The use of antibiotics due to evolution, selective pressure and survival of the fittest.

67
Q

What are the mechanisms of antibacterial drug resistance?

A

Altered target site, decreased uptake, inactivation/modification and bypass.

68
Q

How does alteration of the target site occur and cause antibacterial drug resistance?

A

The target can be mutated, for example amino acid substitutions reduce the binding and cause a reduction in Rifampicin activity. The target can be modified, for examples methylations of ribosomal RNA or vancomycin resistance in enterococci. Or the target can be over expressed and therefore require more drug for action, eg.

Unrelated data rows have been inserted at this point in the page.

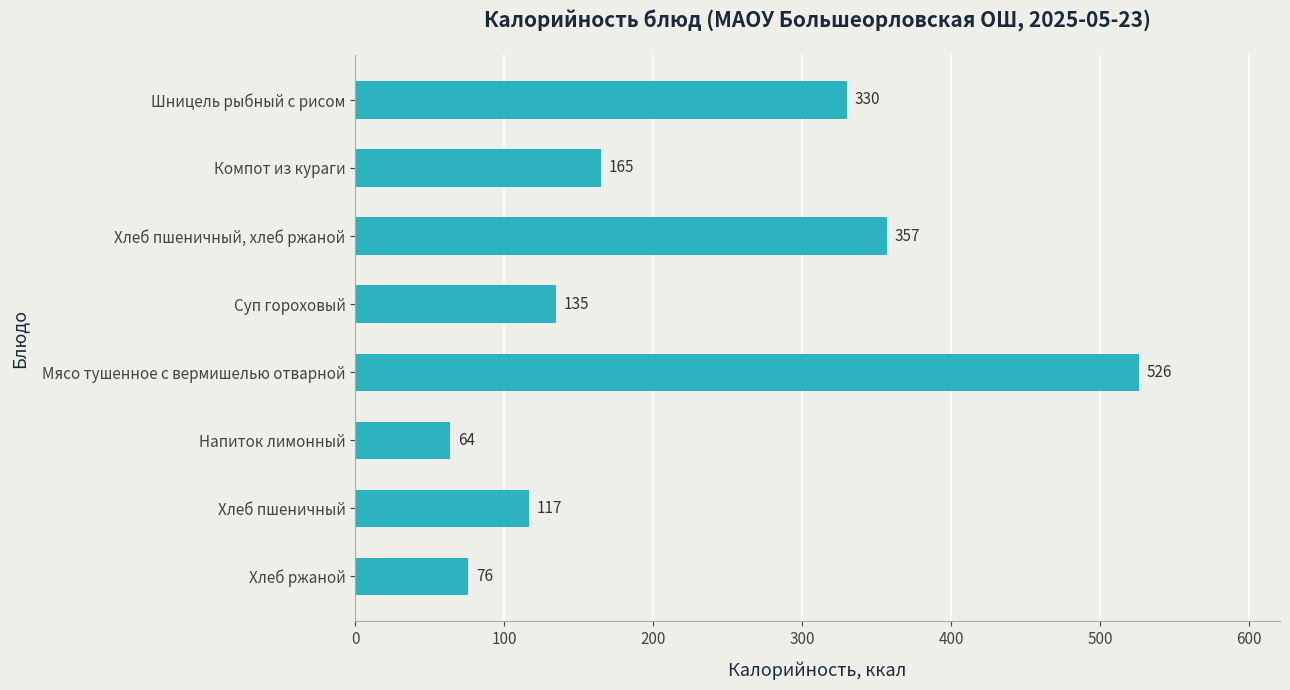

Reading top to bottom, transcribe all the data shown in this chart.

Шницель рыбный с рисом=330	Компот из кураги=165	Хлеб пшеничный, хлеб ржаной=357	Суп гороховый=135	Мясо тушенное с вермишелью отварной=526	Напиток лимонный=64	Хлеб пшеничный=117	Хлеб ржаной=76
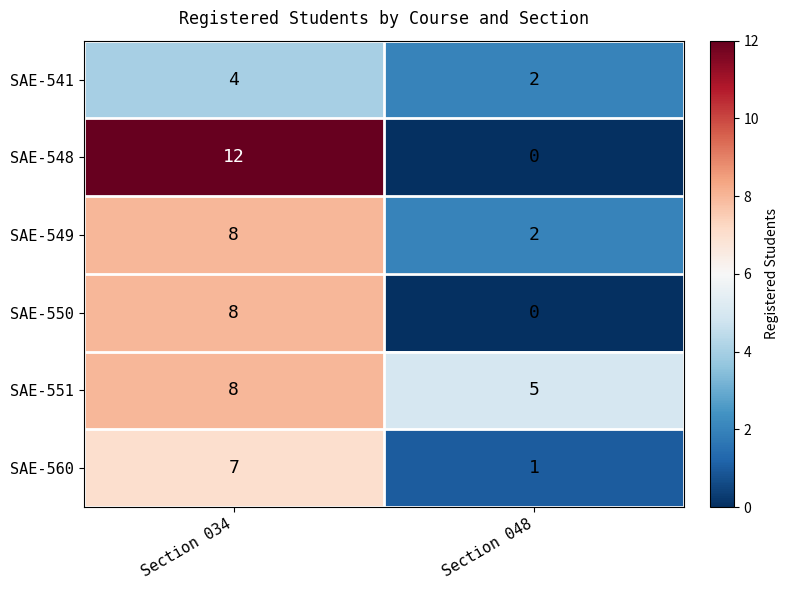

Reading left to right, list all the values displayed in this chart.

SAE-541: 4	2
SAE-548: 12	0
SAE-549: 8	2
SAE-550: 8	0
SAE-551: 8	5
SAE-560: 7	1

Vancomycin

69
Q

How can decreases uptake cause antibacterial drug resistance?

A

Reduced permeability to the antibiotic (uncommon), efflux (more common) where toxic compounds are pumped from the cell by efflux pumps which require a proton motive force of ATP, resistances arises by up-regulation of acquisition of a new pumps, removed the drug before it can act.

70
Q

How can inactivation cause antibacterial resistance?

A

Destruction of the antibiotic, for example B-lactam rings can be targeted and hydrolysed leaving the inactive.

71
Q

How can modification cause antibacterial drug resistance?

A

For example amino glycosides can be adenylated by adenylate transferase, acetylated by acetyltransferase or phosphorylated by phosphotransferase.

72
Q

How does bypass cause antibacterial drug resistance?

A

By acquisition of a new target, foe example methicillin resistance in S.aureus.

73
Q

Can multiple methods of antibacterial drug resistance work together?

A

Yes

74
Q

How can the problem of antibacterial drug resistance be addressed?

A

Better training for prescribers, coordination of surveillance of resistance, better guidelines for therapy, possible cycling of antibiotics to reduce the selective pressure and restriction of use as growth promoters, improved infection control process and the development of new, novel antibacterials.